“Did you know they were married this weekend?”
She asked with pain and anger in her eyes. It was Monday afternoon when Mariah and I went for a visit with one of our neighbors.
“Yes, you had mentioned last week that they were getting married this weekend, though I was not sure what day since I have not spoken with either of them in almost a year.”
I paused for a moments and then said,
“I know this sounds bad, but I am so sorry to hear that.”
A pain began to form in my chest. I looked at my neighbor and asked,
“Did the brides parents fly in for the wedding?”
Her head dropped and she looked down at her blanket as she responded with,
“No, actually none of the bride’s extended family attended, just her sons. It was such a sad situation. The groom kept changing the date so her parents could not book their plane tickets in time. Not just her parents, the groom also made sure that the date was changed so often that her brother and sister, and their families, were not able to attend as well. It was so heart breaking seeing the bride hurt like that. She wept almost the entire time.”
The bride was and is Old Man’s granddaughter. A granddaughter he said he loved and cherished, and in a way I think he did. She is a wonderful individual who was raised with little to no self-esteem. She admitted to my neighbor, before the wedding, that she had settled on this man. She did not feel she could do any better.
There was not much I could say, mainly because of the pain I was feeling. The conversation ended shortly thereafter, and we walked home.
I thought about the conversation most of the night. My heart was heavy and in a way I was angry, though I wasn’t sure why. By the following morning, though, I came to realize the source of my anger, and eventually the source of the heaviness in my heart.
I was angry with Old Man.
I know that sounds irrational because he died in 2010, but I was. Though I loved him deeply and unconditionally, I knew he had not been the father he needed to be. He not only failed himself; he failed his wife, his children, his grandchildren and great-grandchildren. He had been, based on the stories that he had told me, and from watching him on daily bases, a very selfish, and at times, a verbally mean man.
I thought about the way he use to speak to his granddaughter, and the disparaging remarks he made to her concerning her weight, and her appearance. Remarks that he thought were funny, but she took to heart, and again I hurt and was angry. No wonder her self-esteem was so low. She just wanted to be loved unconditionally, and yet unconditional love was foreign to her. Not only was it foreign to her, it scared her.
As I thought about the bride, the wedding and all the pain surrounding it once again I began to appreciate the family that I came from. Not only the family I grew up in, but my extended family, and one person in particular, my grandmother.
Though we have issues, and traditions that others would find dysfunctional, I can say without reservation that if it were not for my grandmother, and the changes she made for herself and my mom, in her younger days, our lives would have been so much different. We could have been like Old Man and his family.

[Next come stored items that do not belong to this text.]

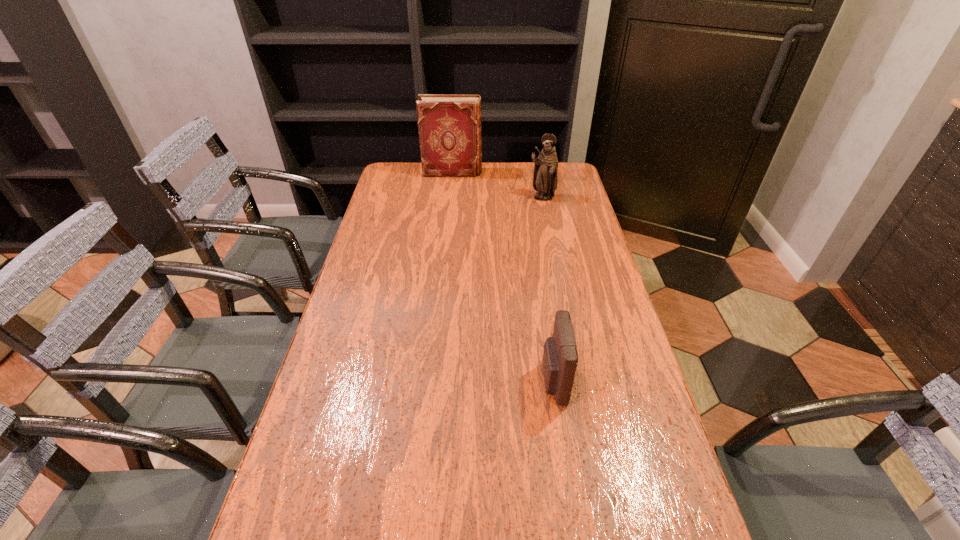
Locate an element on the screen. The height and width of the screenshot is (540, 960). the tallest object is located at coordinates (449, 126).

Locate an element on the screen. The image size is (960, 540). the farthest object is located at coordinates (449, 126).

At what (x,y) coordinates should I click in order to perform the action: click on the second tallest object. Please return your answer as a coordinate pair (x, y). This screenshot has width=960, height=540. Looking at the image, I should click on (545, 179).

You are a GUI agent. You are given a task and a screenshot of the screen. Output one action in this format:
    pyautogui.click(x=<x>, y=<y>)
    Task: Click on the second farthest object
    
    Given the screenshot: What is the action you would take?
    pyautogui.click(x=545, y=179)

Identify the location of the shortest object. (560, 358).

Locate an element on the screen. pouch is located at coordinates (560, 358).

At what (x,y) coordinates should I click in order to perform the action: click on free space located 0.250m on the spine side of the hardback book. Please return your answer as a coordinate pair (x, y). Image resolution: width=960 pixels, height=540 pixels. Looking at the image, I should click on (540, 172).

Where is `vacant space located on the front-facing side of the figurine`? The width and height of the screenshot is (960, 540). vacant space located on the front-facing side of the figurine is located at coordinates (546, 219).

The image size is (960, 540). Identify the location of vacant space situated 0.290m with an open flap on the pouch. (421, 382).

Locate an element on the screen. Image resolution: width=960 pixels, height=540 pixels. free spot located with an open flap on the pouch is located at coordinates (380, 382).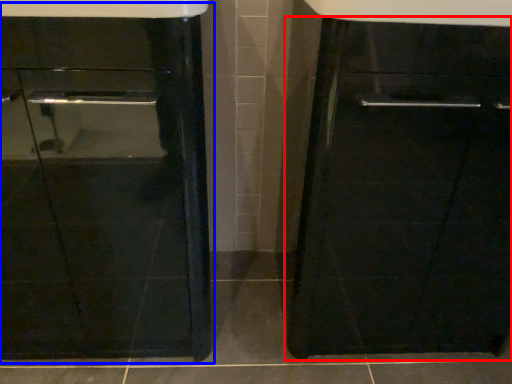
Question: Which object appears farthest to the camera in this image, cabinetry (highlighted by a red box) or sink (highlighted by a blue box)?

Choices:
 (A) cabinetry
 (B) sink

Answer: (A)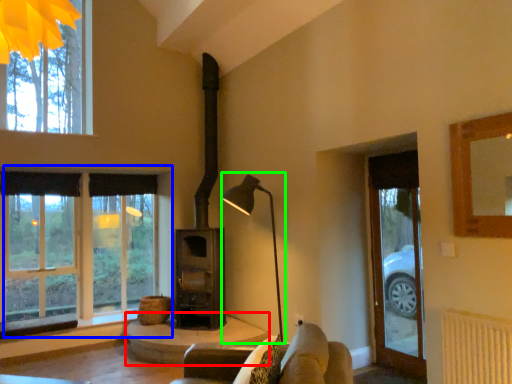
Question: Which object is the closest to the table (highlighted by a red box)? Choose among these: window (highlighted by a blue box) or table lamp (highlighted by a green box).

Choices:
 (A) window
 (B) table lamp

Answer: (B)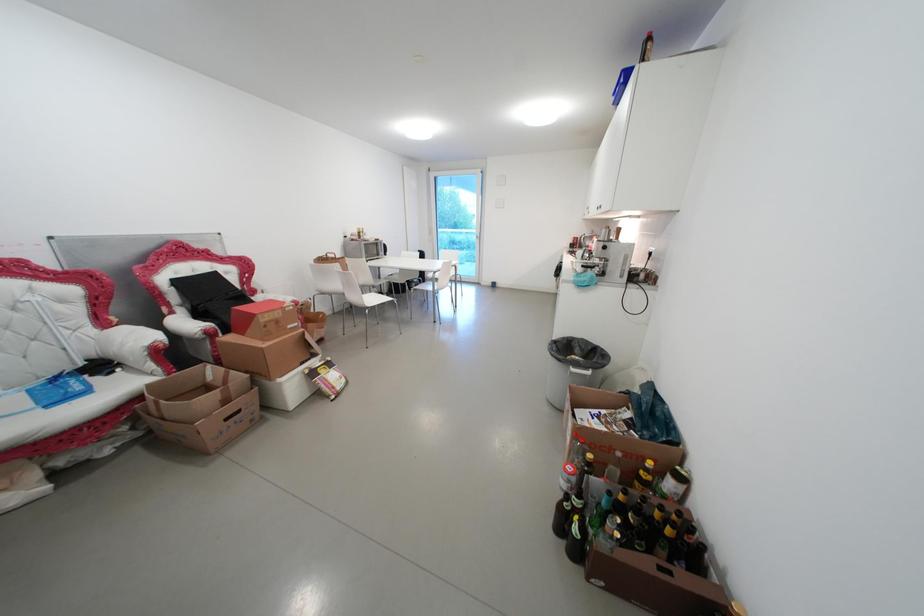
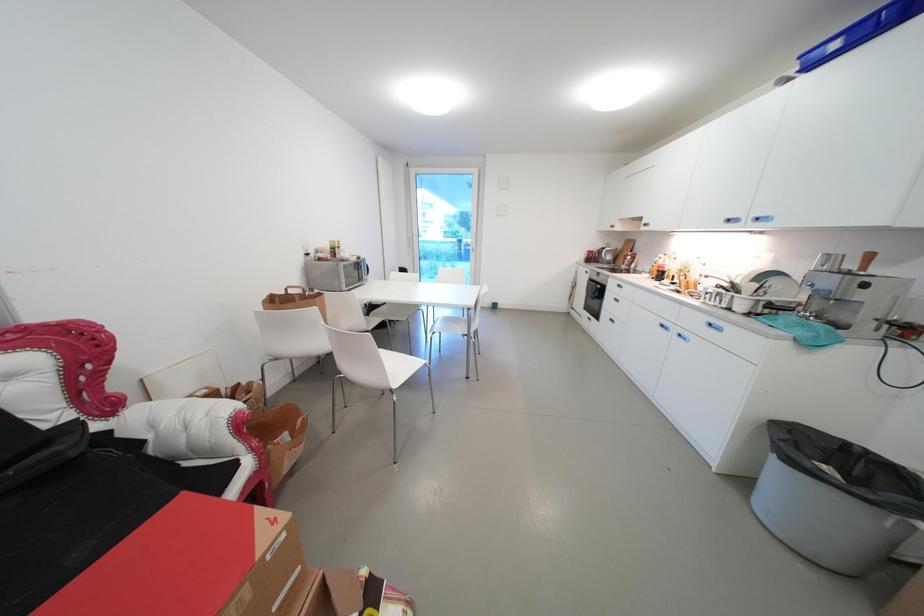
The images are taken continuously from a first-person perspective. In which direction are you moving?

The cameraman moved toward left, forward.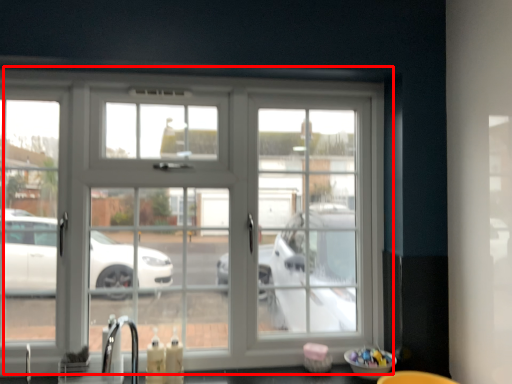
Question: From the image, what is the correct spatial relationship of window (annotated by the red box) in relation to faucet?

Choices:
 (A) left
 (B) right

Answer: (B)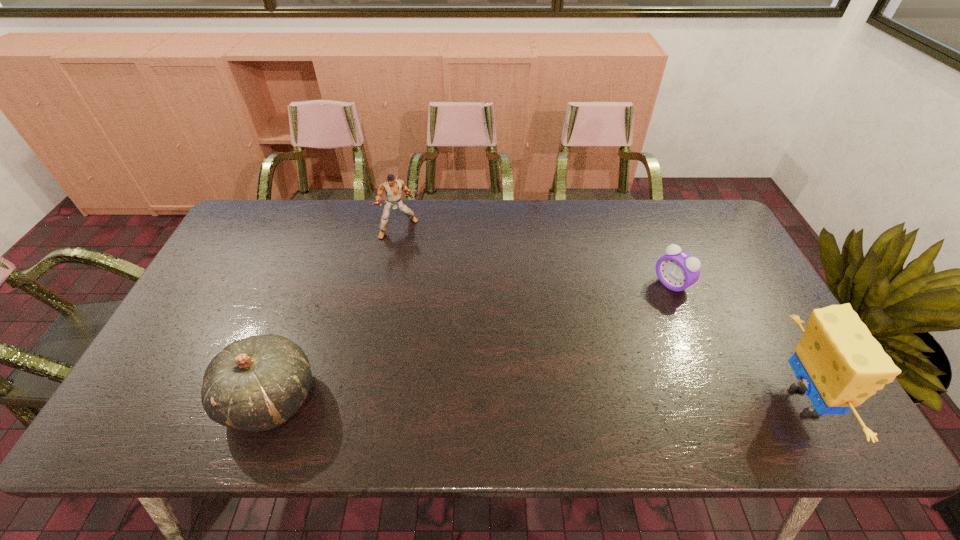
The image size is (960, 540). What are the coordinates of `vacant space that satisfies the following two spatial constraints: 1. on the front side of the rightmost object; 2. on the face of the second shortest object` in the screenshot? It's located at (269, 401).

This screenshot has width=960, height=540. What are the coordinates of `vacant region that satisfies the following two spatial constraints: 1. on the front side of the tallest object; 2. on the face of the third shortest object` in the screenshot? It's located at (364, 401).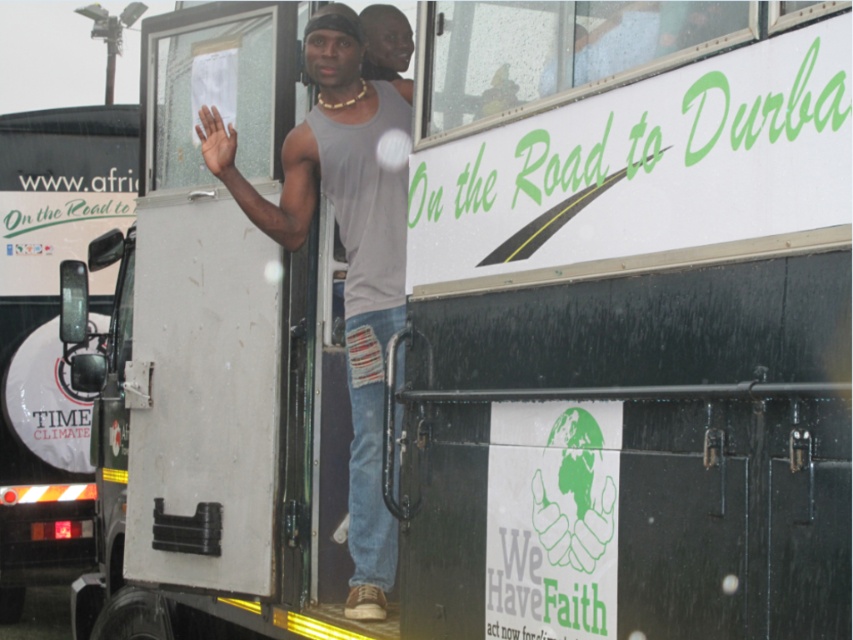
Between point (51, 445) and point (404, 216), which one is positioned behind?

The point (51, 445) is more distant.

Can you confirm if white matte truck at left is shorter than gray matte tank top at center?

In fact, white matte truck at left may be taller than gray matte tank top at center.

Where is `white matte truck at left`? The width and height of the screenshot is (853, 640). white matte truck at left is located at coordinates tap(49, 330).

Identify the location of matte gray tank top at center. The image size is (853, 640). (386, 45).

Is gray matte tank top at center to the right of light brown skin at upper center from the viewer's perspective?

Yes, gray matte tank top at center is to the right of light brown skin at upper center.

Between point (383, 196) and point (210, 109), which one is positioned behind?

The point (383, 196) is more distant.

Does point (305, 227) come behind point (209, 150)?

That is True.

At what (x,y) coordinates should I click in order to perform the action: click on gray matte tank top at center. Please return your answer as a coordinate pair (x, y). Image resolution: width=853 pixels, height=640 pixels. Looking at the image, I should click on (349, 259).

My grandma Sherod, who is no longer with us, was raised in the dirt-poor Ozark Mountains. Her parents were the definition of poor country folks. Not only were they poor, but to be quite honest by today’s standards, and yesterday’s standards, they were abusive parents. Yet, as a young divorcee’ she chose to change her life. She left the Ozark Mountains and settled in Neosho, Missouri. She developed an incredible work ethic and tried to parent her children in the best way possible. She chose, according to my mom, to walk away from her past and the wounds of her past so her children could have better lives.
Though she really did not know what she was doing, she was successful at turning her life and the lives of her children around, and her hard work paid off. Many of the abusive family traditions that she experienced and learned as a child were abandoned. Her children and grandchildren were given a new lease on life. In a way she drew the proverbial line in the sand. A line that said, “I will not continue to repeat the past.”
For that I will be forever grateful.
As I sit here this morning thinking about Old Man’s granddaughter I was reminded of the new years resolution she made in 2012. At that time she decided that she was tired of the way her life had been going. She wanted better for herself and her sons.
For a few months it looked like she was truly making positive strides. Yet, extended family fighting arose, the verbal insults began flying and she abandoned the changes. She retreated to what was known, what was familiar. All contact with her ended, and my heart hurt that time as well. I felt the same pain I am feeling today.
I know rationally there is nothing I can do about her pain and the choices she is making in life. I know there is nothing that can be done to reverse the pain she had endured down through the years, but still I hope. I hope the day will come when she will decide to change her life once and for all. I hope she can draw her line as well.
With that said,
“Thank you Grandma for being courageous enough to take the time to make life changes. Because of your hard work, and the changes you made you altered the course of future generations. Well done!”